─── DOCUMENT SEGMENT ───

“David Bowie at his rawest, glammest, most rockingest. The time I saw him do Cracked Actor live, he sang it to a skull, a cracked actor indeed. Or was he an alien? Aladdin Sane being the last of Ziggy albums that wasn’t all cover tunes. Either way, it was a harder rock than pretty much anyone was delivering at the time, except maybe Iggy and Stooges … and almost nobody knew they even existed.” (Philip Random)
“As I’ve heard it argued, Aladdin Sane (the album) is song-for-song the best of the Ziggy-era Bowie albums. Yet as a whole, it somehow doesn’t add up the way the previous two do, and thus hasn’t gotten heard as much. Which is great for our purposes as it gives us a bunch of cool non-allergenic gems, like the genuinely insane title track, particularly the part where it goes all free jazz toward the end. Stratospheres over my teenage head when I first heard it. But I listened anyway. It was David f***ing Bowie.” (Philip Random)
“As I remember it, David Bowie hit the suburbs of the Americas in comparatively slow motion. First came Space Oddity (a big deal AM radio hit in early 1973, some three years after it had hit big in the UK), then Ziggy Stardust (various album tracks popping up on FM radio), by which point you were starting to see pictures of the guy. Beyondfreakish. Which were backed up by the inevitable rumours (that he actually was an alien, that he and Elton John were secretly married). But by the end of the year, all that stuff was settling, and it was the music you couldn’t ignore. So Much Great And Strange Music. So much so that a track like Panic in Detroit didn’t get near the attention it deserved. If only for the riff. You could base a whole genre on that riff. Which, it’s arguable, the Rolling Stones already had. But that’s another story.” (Philip Random)
The actor (aka David Bowie, David Jones, Ziggy Stardust) is starting to crack here. We all were in retrospect. Even if you were a thickheaded suburban kid barely into puberty – the whole 60s thing just wasn’t playing out as anticipated. Revolution in our time? Maybe. But by 1973, it was clear it wouldn’t be an old-fashioned political revolution. No, it was all going to be much weirder than that.

───

§ **TASK LIST**:
**a)** Repeat the passage of the Bowie commentary between "The actor (aka" and "weirder than that.", inclusive.
**b)** Name every musician or band other than David Bowie that the Bowie commentary mentions.

─── DATA SHOWN ───

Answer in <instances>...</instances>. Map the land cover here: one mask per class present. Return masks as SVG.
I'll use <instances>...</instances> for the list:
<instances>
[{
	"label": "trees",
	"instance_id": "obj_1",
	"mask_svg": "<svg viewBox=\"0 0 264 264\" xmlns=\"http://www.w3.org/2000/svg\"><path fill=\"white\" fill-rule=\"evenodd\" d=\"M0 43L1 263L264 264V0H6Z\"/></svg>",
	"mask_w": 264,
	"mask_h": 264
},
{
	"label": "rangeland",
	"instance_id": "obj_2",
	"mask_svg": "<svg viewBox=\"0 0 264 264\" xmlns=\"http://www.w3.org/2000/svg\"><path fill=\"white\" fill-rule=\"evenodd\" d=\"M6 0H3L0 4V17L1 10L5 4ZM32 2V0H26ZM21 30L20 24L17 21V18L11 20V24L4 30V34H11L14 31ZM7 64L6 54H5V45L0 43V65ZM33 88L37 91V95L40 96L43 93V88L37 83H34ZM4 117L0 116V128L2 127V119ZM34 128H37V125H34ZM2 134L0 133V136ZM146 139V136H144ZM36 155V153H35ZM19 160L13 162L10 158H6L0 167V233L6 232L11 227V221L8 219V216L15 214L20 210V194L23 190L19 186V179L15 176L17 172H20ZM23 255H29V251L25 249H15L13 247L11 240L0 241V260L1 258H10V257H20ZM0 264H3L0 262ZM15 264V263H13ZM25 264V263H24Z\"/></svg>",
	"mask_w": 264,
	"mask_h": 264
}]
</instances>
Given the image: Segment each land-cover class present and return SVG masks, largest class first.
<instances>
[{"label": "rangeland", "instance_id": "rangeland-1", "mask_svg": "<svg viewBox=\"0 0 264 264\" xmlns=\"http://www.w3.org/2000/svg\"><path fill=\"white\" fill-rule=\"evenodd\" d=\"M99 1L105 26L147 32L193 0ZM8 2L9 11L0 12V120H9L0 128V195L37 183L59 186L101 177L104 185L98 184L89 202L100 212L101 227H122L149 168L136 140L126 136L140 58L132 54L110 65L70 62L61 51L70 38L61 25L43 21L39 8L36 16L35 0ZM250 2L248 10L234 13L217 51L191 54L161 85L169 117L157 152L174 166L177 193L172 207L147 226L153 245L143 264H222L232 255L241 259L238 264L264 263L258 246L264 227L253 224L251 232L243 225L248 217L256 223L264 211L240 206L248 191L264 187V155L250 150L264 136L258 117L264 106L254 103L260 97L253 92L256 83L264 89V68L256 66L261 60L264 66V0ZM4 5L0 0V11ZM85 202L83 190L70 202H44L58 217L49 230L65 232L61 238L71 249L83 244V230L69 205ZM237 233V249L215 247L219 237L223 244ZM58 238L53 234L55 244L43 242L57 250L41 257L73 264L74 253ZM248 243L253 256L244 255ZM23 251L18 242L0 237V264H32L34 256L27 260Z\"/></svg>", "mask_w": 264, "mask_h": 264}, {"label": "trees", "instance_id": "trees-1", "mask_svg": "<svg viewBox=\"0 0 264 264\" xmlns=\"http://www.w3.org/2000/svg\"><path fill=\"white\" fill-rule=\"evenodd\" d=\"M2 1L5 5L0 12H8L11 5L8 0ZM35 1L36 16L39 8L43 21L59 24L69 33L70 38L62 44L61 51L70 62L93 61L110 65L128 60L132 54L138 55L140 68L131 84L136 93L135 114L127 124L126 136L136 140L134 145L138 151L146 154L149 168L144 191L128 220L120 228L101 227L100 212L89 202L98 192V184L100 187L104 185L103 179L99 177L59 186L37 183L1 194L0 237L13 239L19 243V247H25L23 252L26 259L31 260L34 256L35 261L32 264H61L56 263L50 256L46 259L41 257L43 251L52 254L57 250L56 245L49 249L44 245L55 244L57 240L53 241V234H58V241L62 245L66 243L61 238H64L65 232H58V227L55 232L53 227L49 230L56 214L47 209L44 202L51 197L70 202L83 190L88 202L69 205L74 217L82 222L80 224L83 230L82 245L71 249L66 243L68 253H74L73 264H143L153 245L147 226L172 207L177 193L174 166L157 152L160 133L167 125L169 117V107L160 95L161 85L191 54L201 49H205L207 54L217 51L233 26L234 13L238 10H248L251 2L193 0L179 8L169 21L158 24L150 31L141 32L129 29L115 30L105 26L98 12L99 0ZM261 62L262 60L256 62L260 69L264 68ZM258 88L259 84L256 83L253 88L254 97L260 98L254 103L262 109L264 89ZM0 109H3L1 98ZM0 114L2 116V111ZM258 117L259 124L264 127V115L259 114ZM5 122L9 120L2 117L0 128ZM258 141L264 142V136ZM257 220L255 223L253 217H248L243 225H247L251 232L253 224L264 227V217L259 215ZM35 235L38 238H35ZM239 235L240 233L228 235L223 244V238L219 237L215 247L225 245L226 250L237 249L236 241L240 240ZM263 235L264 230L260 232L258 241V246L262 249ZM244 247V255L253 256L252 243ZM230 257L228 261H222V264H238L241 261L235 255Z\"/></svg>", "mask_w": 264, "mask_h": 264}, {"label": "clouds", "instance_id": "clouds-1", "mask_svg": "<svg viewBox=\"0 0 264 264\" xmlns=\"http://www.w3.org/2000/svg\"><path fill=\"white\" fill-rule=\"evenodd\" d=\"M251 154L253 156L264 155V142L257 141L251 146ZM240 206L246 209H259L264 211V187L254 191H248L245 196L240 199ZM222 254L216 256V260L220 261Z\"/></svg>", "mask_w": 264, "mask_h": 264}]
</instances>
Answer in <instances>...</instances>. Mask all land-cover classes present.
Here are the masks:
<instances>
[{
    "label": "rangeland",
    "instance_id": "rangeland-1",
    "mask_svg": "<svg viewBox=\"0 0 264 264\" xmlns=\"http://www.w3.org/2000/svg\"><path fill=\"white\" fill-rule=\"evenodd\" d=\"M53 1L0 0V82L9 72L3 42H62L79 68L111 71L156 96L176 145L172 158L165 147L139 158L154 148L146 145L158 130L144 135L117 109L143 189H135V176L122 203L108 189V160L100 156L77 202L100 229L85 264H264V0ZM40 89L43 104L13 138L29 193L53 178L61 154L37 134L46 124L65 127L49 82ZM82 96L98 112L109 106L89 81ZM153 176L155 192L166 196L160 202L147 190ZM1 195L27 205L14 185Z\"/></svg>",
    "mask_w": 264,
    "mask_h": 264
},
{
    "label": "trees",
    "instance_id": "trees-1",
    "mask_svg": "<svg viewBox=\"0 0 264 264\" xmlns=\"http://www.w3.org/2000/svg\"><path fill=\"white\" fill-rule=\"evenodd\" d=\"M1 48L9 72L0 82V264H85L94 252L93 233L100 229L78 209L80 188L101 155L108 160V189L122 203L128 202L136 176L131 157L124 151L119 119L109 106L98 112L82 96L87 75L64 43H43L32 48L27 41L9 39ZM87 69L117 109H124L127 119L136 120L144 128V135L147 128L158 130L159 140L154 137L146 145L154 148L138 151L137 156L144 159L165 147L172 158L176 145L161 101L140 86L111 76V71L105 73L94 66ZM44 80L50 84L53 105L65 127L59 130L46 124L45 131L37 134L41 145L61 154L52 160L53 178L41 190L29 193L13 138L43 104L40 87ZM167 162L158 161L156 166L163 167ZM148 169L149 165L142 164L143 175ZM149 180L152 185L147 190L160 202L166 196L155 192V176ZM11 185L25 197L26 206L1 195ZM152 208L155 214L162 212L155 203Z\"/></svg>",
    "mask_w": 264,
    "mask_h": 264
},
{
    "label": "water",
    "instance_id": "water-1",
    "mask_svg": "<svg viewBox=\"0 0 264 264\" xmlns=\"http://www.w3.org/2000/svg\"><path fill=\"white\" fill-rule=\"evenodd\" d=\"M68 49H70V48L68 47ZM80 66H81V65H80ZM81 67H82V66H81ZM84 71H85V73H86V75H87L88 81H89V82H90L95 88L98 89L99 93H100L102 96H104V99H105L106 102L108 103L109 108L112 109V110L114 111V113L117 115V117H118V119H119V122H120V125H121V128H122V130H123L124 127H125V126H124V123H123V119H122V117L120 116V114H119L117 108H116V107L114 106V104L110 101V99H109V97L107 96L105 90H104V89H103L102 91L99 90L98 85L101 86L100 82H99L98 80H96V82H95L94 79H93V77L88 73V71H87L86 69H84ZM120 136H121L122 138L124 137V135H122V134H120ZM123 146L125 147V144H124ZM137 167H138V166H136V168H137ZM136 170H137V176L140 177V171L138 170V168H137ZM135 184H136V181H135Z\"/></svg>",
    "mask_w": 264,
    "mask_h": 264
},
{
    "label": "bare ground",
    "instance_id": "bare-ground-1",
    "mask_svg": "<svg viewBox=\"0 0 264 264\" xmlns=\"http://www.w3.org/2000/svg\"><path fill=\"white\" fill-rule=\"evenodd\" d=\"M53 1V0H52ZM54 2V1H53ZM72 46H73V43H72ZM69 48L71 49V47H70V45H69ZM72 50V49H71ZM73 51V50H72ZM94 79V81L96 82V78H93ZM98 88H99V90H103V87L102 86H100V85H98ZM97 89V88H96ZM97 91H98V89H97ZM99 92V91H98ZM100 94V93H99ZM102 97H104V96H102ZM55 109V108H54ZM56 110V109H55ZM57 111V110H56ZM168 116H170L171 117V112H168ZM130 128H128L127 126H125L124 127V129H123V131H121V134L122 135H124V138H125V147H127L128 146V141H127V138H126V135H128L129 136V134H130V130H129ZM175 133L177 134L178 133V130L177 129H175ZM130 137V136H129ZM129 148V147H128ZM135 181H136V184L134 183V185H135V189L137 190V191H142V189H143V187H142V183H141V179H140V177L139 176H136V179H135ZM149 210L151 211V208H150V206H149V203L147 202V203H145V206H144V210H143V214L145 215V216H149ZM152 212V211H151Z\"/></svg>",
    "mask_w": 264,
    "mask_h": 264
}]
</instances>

───

§ **ANSWERS PER TASK**:
**a)**
The actor (aka David Bowie, David Jones, Ziggy Stardust) is starting to crack here. We all were in retrospect. Even if you were a thickheaded suburban kid barely into puberty – the whole 60s thing just wasn’t playing out as anticipated. Revolution in our time? Maybe. But by 1973, it was clear it wouldn’t be an old-fashioned political revolution. No, it was all going to be much weirder than that.

**b)**
Iggy and Stooges
Elton John
the Rolling Stones